Nadia Khiari ist froh, dass sich die junge Kunstszene von Tunis nach der Revolution endlich bewegt. "Ich habe viele junge Talente getroffen, die hervorragende Dinge machen. Keiner von ihnen hatte sich vor der Revolution getraut, an die Öffentlichkeit zu gehen."

Quasi der einzige, der unter der Herrschaft Ben Alis politische Karikaturen veröffentlichte, versteckt sich hinter dem Pseudonym _Z_. Auf seinem Blog "Debatunisie" schrieb und zeichnete er seit 2007 gegen das Regime an.

Vor der Revolution war das Böse offensichtlich

"Mein Antrieb war die Wut, die Wut gegen das politische System." Bissige Karikaturen, in denen er sich Präsident Ben Ali und seine Familie vornahm, und die in kürzester Zeit zensiert wurden, sind das Markenzeichen von _Z_. Von der Vetternwirtschaft der Familien Ben Ali und Trabelsi bis zur Selbstverbrennung Mohamed Bouazizis – die tunesische Politik lieferte dem anonymen Zeichner mehr als genug Stoff.

Bewusst schrieb _Z_ von Anfang an auf Französisch, um ein größeres Publikum zu erreichen. "Ich hatte den Eindruck, dass im Ausland keiner wirklich begriff, was in Tunesien eigentlich vor sich geht, welches Ausmaß die Unterdrückung erreicht hatte."

Blutige Nasen als Markenzeichen der Revolution und des demokratischen Aufbruchs?

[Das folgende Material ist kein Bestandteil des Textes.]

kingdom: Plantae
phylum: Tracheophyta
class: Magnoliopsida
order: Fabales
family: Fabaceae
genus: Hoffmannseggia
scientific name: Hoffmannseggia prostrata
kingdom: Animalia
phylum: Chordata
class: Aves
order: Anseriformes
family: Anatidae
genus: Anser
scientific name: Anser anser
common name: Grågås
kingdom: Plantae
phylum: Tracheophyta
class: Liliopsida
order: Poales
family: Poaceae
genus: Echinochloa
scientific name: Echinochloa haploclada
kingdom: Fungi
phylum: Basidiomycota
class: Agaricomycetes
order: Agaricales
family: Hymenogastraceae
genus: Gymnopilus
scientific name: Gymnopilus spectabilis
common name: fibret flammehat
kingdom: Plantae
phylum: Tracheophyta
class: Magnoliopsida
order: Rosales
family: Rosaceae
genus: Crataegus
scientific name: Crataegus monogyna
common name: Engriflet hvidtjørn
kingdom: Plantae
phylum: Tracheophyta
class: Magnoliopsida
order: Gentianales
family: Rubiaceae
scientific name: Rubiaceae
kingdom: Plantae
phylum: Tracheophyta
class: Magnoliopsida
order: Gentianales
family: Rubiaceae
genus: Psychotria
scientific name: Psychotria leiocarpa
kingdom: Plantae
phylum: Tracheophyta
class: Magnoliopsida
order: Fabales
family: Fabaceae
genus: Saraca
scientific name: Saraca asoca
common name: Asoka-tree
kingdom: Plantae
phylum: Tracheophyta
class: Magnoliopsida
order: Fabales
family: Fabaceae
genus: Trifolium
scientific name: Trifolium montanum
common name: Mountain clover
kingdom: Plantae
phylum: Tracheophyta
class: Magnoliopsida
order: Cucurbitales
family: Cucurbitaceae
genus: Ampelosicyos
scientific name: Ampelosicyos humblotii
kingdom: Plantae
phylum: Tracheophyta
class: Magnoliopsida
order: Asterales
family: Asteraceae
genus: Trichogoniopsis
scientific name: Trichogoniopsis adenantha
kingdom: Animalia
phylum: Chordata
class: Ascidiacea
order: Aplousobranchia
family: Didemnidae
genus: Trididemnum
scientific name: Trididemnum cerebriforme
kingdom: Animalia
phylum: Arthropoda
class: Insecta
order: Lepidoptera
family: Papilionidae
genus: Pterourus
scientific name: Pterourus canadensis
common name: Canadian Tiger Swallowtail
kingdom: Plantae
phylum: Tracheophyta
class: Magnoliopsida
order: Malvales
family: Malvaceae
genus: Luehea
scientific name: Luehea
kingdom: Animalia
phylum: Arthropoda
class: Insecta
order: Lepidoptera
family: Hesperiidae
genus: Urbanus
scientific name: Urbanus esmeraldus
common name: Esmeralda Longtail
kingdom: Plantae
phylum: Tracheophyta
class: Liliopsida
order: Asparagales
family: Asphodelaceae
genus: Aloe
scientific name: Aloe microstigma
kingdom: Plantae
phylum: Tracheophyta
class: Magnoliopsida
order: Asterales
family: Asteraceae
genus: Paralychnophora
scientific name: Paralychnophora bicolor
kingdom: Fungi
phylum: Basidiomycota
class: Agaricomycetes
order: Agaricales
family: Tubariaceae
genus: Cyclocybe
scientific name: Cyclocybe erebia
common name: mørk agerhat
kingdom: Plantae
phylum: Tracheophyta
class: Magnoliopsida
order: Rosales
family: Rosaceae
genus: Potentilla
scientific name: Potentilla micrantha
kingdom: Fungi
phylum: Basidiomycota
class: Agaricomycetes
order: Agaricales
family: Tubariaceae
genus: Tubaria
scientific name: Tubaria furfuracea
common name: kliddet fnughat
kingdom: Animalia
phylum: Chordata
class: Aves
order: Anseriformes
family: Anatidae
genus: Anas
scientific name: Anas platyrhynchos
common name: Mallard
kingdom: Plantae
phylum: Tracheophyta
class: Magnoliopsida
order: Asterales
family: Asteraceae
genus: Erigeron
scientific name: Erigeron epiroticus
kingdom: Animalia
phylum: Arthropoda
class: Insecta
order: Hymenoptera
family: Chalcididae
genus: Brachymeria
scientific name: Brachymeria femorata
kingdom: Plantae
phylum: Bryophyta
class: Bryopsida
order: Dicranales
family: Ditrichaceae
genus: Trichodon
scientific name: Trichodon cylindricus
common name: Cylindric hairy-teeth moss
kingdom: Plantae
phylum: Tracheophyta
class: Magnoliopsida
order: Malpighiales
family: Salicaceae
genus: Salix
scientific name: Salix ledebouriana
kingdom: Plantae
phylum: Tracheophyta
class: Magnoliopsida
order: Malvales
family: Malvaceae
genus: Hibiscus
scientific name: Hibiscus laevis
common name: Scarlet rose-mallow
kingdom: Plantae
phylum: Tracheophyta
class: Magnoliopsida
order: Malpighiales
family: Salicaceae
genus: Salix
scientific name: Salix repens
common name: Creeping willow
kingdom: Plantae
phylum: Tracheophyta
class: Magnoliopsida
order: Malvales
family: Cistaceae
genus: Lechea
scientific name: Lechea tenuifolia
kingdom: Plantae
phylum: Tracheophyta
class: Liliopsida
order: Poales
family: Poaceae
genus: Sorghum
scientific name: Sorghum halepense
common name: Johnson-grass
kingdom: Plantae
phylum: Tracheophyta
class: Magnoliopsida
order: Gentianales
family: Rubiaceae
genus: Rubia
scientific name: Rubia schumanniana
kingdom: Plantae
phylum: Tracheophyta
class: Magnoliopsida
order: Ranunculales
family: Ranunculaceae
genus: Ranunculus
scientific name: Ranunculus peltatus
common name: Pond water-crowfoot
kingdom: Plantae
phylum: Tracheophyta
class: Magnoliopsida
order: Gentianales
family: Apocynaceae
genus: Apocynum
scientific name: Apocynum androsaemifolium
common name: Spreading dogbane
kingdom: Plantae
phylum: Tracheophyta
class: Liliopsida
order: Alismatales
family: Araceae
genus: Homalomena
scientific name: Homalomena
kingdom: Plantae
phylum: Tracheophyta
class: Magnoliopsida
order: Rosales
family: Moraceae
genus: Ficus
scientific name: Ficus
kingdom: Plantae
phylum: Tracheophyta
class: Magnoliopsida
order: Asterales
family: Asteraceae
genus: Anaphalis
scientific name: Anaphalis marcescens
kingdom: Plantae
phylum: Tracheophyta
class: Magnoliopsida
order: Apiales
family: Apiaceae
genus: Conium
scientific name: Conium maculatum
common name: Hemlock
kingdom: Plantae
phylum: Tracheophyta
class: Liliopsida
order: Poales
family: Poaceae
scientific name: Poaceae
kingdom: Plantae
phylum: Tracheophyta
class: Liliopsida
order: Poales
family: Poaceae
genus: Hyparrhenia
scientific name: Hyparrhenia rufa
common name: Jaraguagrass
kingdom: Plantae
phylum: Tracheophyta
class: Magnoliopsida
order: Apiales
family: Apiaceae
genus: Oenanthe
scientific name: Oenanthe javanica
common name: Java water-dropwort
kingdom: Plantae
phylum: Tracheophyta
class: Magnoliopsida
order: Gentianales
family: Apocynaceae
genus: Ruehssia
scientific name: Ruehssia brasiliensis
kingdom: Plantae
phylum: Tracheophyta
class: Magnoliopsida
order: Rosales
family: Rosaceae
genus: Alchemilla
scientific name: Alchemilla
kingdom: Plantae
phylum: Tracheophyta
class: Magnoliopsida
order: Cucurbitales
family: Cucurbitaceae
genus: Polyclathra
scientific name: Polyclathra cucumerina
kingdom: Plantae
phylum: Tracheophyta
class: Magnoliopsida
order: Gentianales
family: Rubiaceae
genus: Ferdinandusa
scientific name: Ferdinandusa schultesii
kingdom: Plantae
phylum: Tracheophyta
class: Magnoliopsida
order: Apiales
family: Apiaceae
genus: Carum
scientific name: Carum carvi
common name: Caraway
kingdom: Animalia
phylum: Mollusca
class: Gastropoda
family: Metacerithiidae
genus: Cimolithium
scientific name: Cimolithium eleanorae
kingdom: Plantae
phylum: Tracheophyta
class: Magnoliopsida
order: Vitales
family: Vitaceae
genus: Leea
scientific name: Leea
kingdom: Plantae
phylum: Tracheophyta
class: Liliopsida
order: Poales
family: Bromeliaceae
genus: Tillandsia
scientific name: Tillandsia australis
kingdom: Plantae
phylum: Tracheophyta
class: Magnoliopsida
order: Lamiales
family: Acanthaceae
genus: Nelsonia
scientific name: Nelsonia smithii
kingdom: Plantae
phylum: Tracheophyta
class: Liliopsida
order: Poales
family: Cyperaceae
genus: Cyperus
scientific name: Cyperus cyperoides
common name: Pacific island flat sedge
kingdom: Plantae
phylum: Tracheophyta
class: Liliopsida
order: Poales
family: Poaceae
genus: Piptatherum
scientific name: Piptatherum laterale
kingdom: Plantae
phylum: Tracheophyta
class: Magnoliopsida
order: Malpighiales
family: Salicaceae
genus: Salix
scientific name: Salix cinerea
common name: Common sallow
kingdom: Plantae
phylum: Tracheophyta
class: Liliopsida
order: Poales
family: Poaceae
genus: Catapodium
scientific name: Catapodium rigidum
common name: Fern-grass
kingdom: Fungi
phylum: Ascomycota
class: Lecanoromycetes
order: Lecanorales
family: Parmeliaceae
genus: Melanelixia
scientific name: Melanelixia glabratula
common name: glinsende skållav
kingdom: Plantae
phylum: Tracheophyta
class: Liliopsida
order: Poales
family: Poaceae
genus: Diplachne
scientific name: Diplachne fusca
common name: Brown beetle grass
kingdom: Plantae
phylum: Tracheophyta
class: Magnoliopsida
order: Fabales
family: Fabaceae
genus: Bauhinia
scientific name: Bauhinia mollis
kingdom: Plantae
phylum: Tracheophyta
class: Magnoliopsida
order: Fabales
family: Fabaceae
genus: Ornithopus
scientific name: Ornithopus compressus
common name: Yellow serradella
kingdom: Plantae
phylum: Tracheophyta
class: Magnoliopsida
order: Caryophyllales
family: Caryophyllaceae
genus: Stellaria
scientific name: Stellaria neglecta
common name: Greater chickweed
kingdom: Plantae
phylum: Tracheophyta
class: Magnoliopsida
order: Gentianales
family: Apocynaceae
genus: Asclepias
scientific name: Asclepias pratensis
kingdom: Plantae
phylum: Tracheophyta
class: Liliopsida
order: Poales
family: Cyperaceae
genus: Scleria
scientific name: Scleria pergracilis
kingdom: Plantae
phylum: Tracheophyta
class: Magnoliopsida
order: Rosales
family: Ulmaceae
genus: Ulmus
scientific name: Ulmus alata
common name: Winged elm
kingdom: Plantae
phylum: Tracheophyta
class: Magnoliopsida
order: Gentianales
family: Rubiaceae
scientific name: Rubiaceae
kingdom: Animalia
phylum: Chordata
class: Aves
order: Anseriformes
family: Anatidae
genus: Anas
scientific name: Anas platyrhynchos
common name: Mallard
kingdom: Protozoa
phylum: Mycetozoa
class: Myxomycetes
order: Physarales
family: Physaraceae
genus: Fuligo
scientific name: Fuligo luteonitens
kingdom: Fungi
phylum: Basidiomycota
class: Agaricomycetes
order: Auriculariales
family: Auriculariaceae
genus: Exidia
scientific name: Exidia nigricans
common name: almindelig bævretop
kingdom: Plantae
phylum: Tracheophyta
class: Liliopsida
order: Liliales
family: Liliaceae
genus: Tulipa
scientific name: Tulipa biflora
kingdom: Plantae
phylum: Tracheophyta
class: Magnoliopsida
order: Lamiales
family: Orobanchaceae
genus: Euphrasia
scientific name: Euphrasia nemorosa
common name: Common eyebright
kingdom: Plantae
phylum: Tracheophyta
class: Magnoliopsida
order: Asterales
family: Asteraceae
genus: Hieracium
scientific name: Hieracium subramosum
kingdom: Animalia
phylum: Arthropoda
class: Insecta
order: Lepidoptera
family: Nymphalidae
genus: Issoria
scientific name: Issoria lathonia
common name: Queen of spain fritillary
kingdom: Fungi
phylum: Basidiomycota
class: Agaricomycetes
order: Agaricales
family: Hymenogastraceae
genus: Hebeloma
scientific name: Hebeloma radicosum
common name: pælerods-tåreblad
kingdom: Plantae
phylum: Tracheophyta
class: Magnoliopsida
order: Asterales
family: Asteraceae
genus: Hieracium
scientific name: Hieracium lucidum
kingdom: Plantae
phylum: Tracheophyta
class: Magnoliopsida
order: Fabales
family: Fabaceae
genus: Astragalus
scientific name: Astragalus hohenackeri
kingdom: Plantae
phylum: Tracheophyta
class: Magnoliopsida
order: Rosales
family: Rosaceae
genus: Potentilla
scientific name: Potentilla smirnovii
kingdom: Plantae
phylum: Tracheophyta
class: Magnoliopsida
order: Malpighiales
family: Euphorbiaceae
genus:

Karikatur des Bloggers Z, des wohl bekanntesten oppositionellen Karikaturisten Tunesiens.

​​Mit der Flucht Ben Alis sieht _Z_ seine Mission jedoch noch lange nicht als beendet an. Er beobachtet nach wie vor mit schwarzem Humor den Weg seines Landes zur Demokratie.

"Die Errungenschaften der Diktatur: Die Polizei lernt, mit den Bürgern einen Dialog aufzunehmen" prangt es über einer Zeichnung, auf der ein Polizist einem Demonstranten die Nase blutig geschlagen hat und sich im Namen des Innenministeriums sogleich dafür entschuldigt.

"Vor der Revolution war es für mich natürlich einfach – das Böse war sehr leicht zu identifizieren. Nach dem 14. Januar ist die Situation völlig unübersichtlich geworden. Es ist sehr schwierig einzuschätzen, wer ehrlich ist und wer versucht, von der Situation zu profitieren."

Deshalb denkt er auch gar nicht daran, seine Identität preiszugeben. "Man weiß ja nicht, wie sich die Demokratie in Tunesien weiter entwickelt und ob wir hier nicht bald die Islamisten oder einen neuen Diktator an der Regierung haben."